**OBJETIVO 1:** Segundo o primeiro parágrafo do texto sobre o Pentecostes, que ações realiza Cristo em relação à sua obra de salvação pela liturgia da Igreja? Enumere-as todas.
**OBJETIVO 2:** Reescreva de forma mais breve o parágrafo do texto sobre o Pentecostes que começa por «A manifestação do Espírito Santo», mantendo os factos principais.

**TEXTO PARA LEITURA:**
+ + + +

A manifestação do Espírito Santo, em dia de Pentecostes (1), marca a concretização da promessa de Jesus, em que o Espírito de Deus é derramado sobre a comunidade dos irmãos, reunidos no Cenáculo. Com efeito, «no dia do Pentecostes, pela efusão do Espírito Santo, a Igreja foi manifestada ao mundo. O dom do Espírito inaugura um tempo novo na «dispensação do mistério»: o tempo da Igreja, durante o qual Cristo manifesta, torna presente e comunica a sua obra de salvação pela liturgia da sua Igreja, «até que Ele venha» (1 Cor 11, 26). Durante este tempo da Igreja, Cristo vive e age, agora na sua Igreja e com ela, de um modo novo, próprio deste tempo novo. Age pelos sacramentos e é a isso que a Tradição comum do Oriente e do Ocidente chama «economia sacramental». Esta consiste na comunicação (ou «dispensação») dos frutos do mistério pascal de Cristo na celebração da liturgia «sacramental» da Igreja» (2).
Algo novo acontece com a manifestação do Espírito Santo no dia de Pentecostes.
A narrativa de São Lucas nos Atos dos Apóstolos tem caraterísticas muito
específicas, que devem ser analisadas, tanto à luz das componentes adstritas à
festa judaica, como naquilo que a passagem de At 2, 1-13 nos apresenta muito
para além das palavras escritas ou mesmo dos conceitos subjacentes...
«1
Quando chegou o dia do Pentecostes, encontravam-se todos reunidos no mesmo
lugar. 2 De repente, ressoou, vindo do céu, um som comparável ao
de forte rajada de vento, que encheu toda a casa onde eles se encontravam.
3
Viram então aparecer umas línguas, à maneira de fogo, que se iam dividindo, e
poisou uma sobre cada um deles. 4 Todos ficaram cheios do Espírito Santo e
começaram a falar outras línguas, conforme o Espírito lhes inspirava que se exprimissem.
5
Ora, residiam em Jerusalém judeus piedosos provenientes de todas as nações que
há debaixo do céu. 6 Ao ouvir aquele ruído, a multidão
reuniu-se e ficou estupefacta, pois cada um os ouvia falar na sua própria
língua.
7
Atónitos e maravilhados, diziam: «Mas esses que estão a falar não são todos
galileus? 8 Que se passa, então, para que cada um de
nós os oiça falar na nossa língua materna? 9 Partos, medos,
elamitas, habitantes da Mesopotâmia, da Judeia e da Capadócia, do Ponto e da
Ásia, 10 da Frígia e da Panfília, do Egipto e das regiões da
Líbia cirenaica, colonos de Roma, 11 judeus e prosélitos, cretenses e árabes
ouvimo-los anunciar, nas nossas línguas, as maravilhas de Deus!»

+ + + +

**SECÇÃO DE DADOS:**
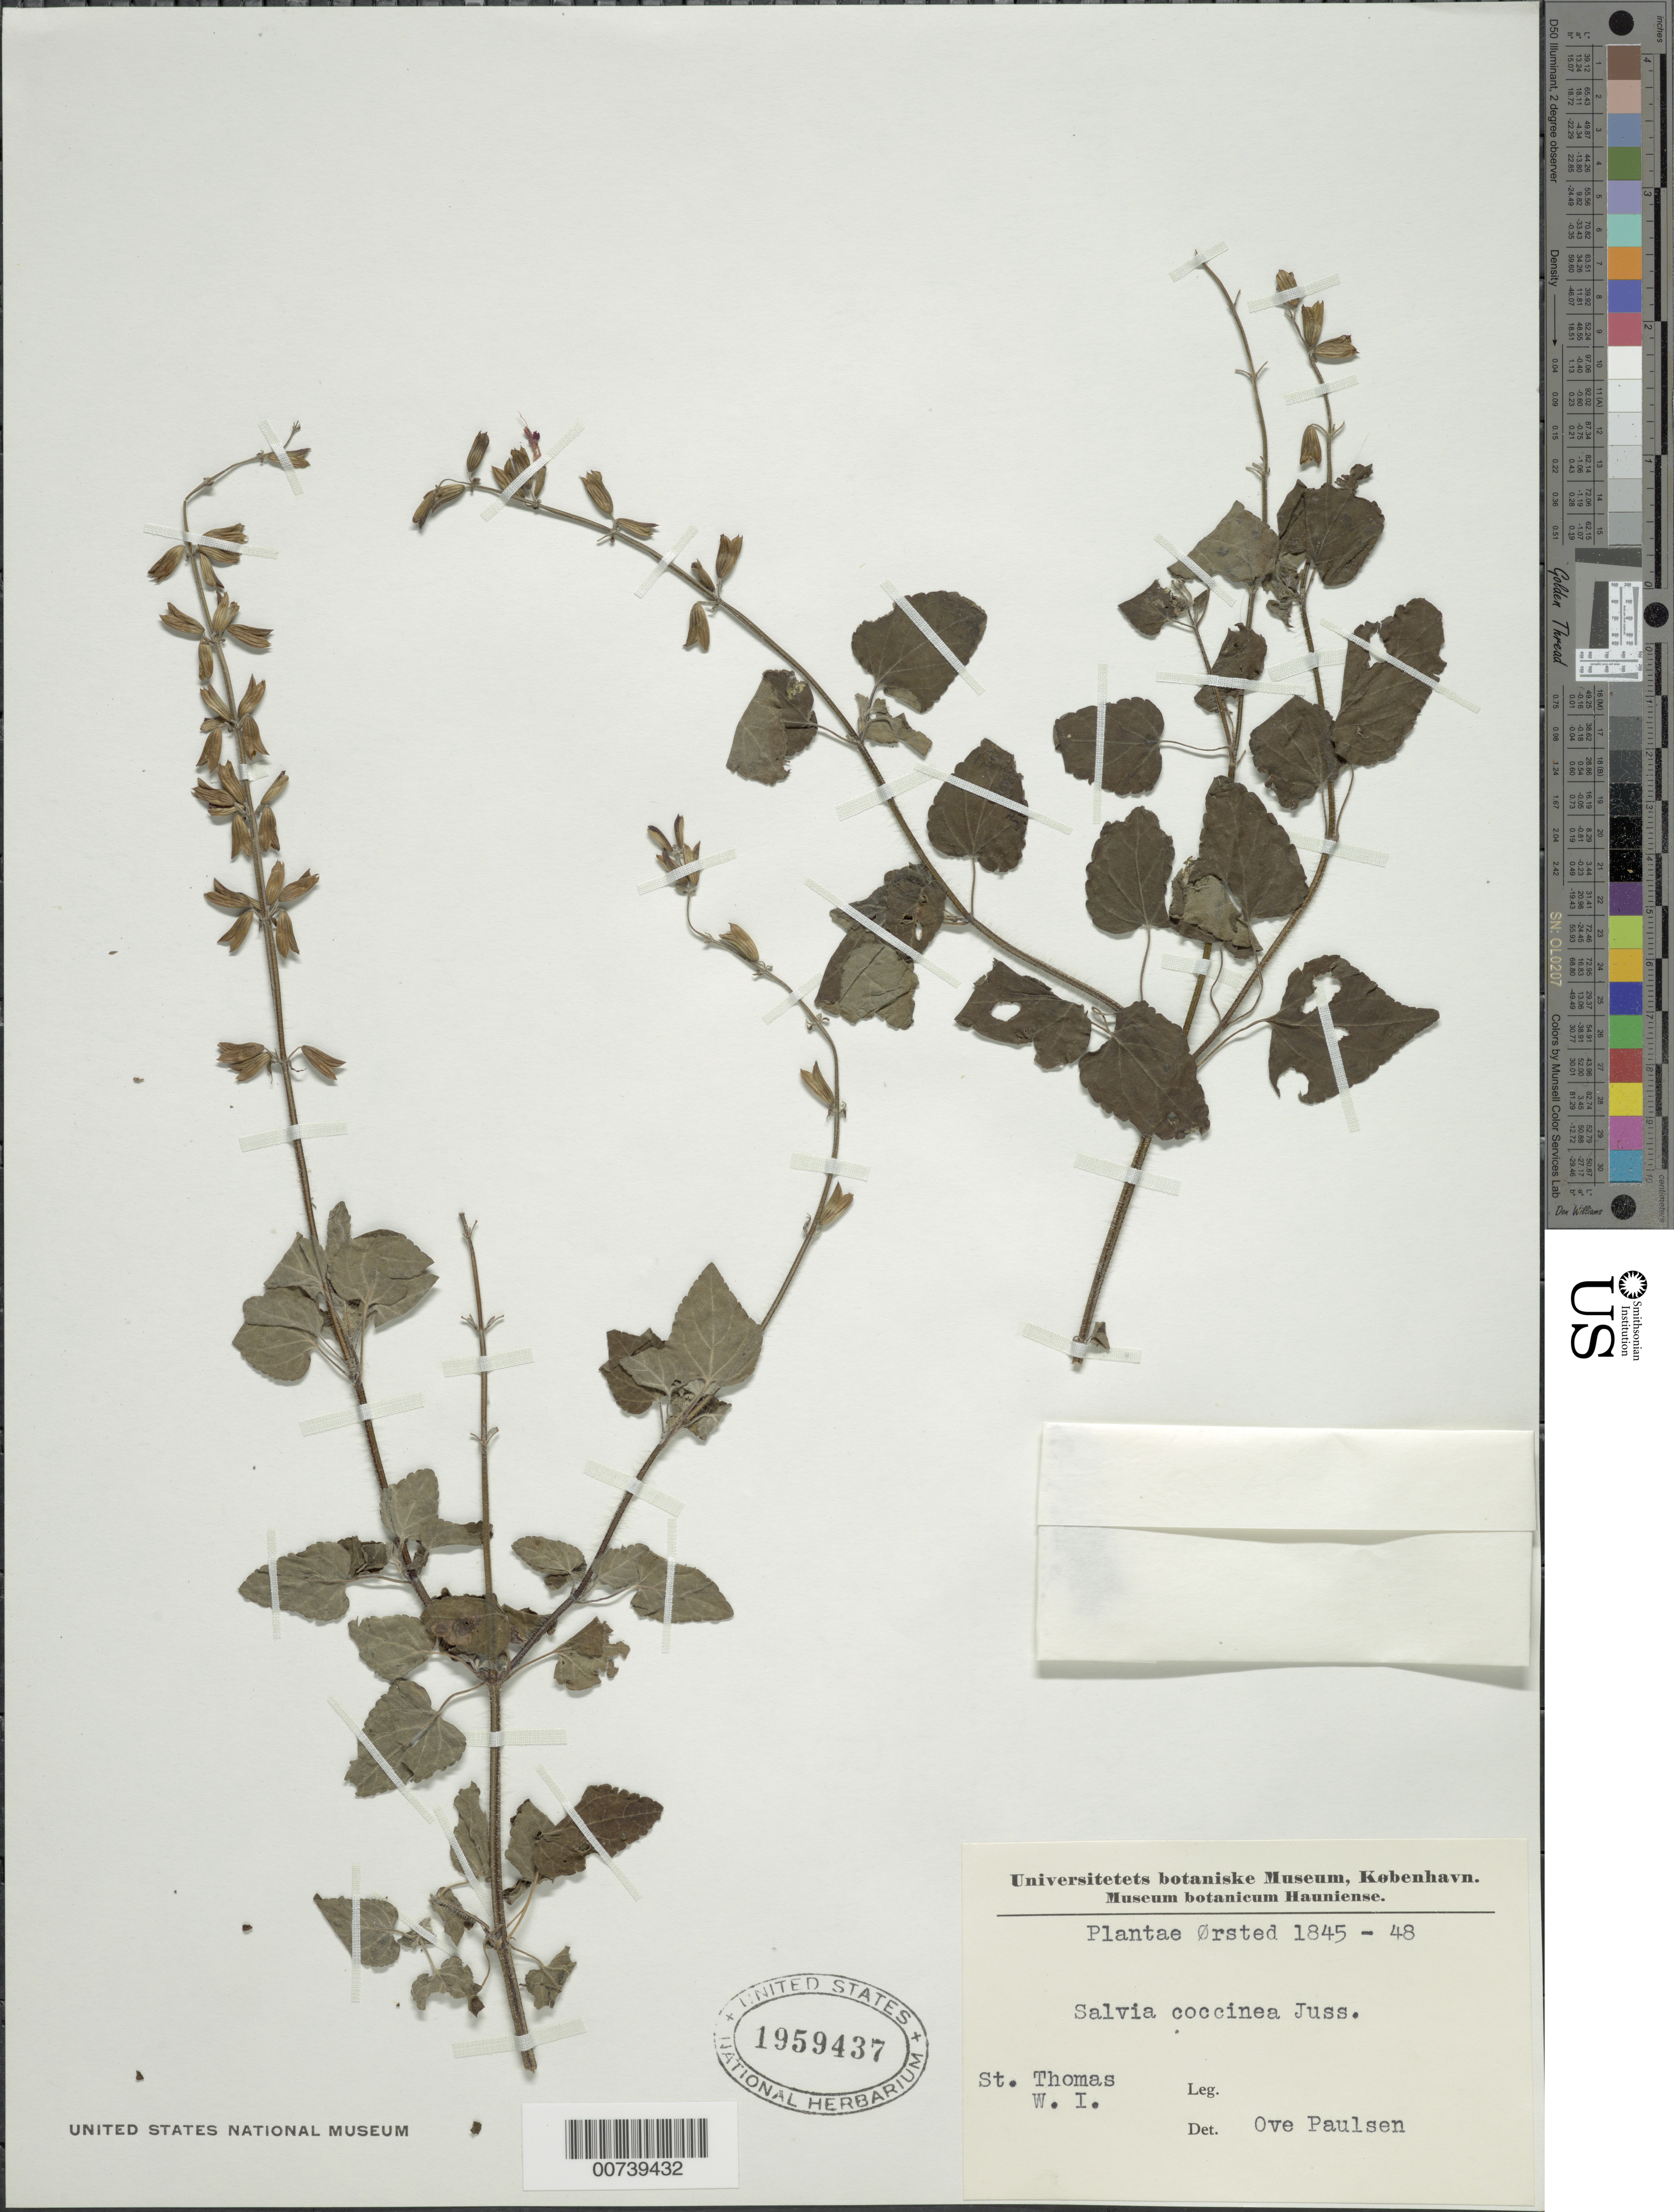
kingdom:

+ + + +

**RESPOSTA AO EXERCÍCIO 1:**
- Manifesta
- Torna presente
- Comunica

**RESPOSTA AO EXERCÍCIO 2:** No Pentecostes cumpre-se a promessa de Jesus. O Espírito de Deus é derramado sobre os irmãos reunidos no Cenáculo, e a Igreja é manifestada ao mundo. Começa assim o tempo da Igreja, em que Cristo, «até que Ele venha», manifesta, torna presente e comunica a sua obra de salvação pela liturgia. Neste tempo, Cristo vive e age na Igreja e com ela, de um modo novo, e age pelos sacramentos. A isto a Tradição do Oriente e do Ocidente chama «economia sacramental», que consiste na comunicação dos frutos do mistério pascal de Cristo na celebração da liturgia sacramental.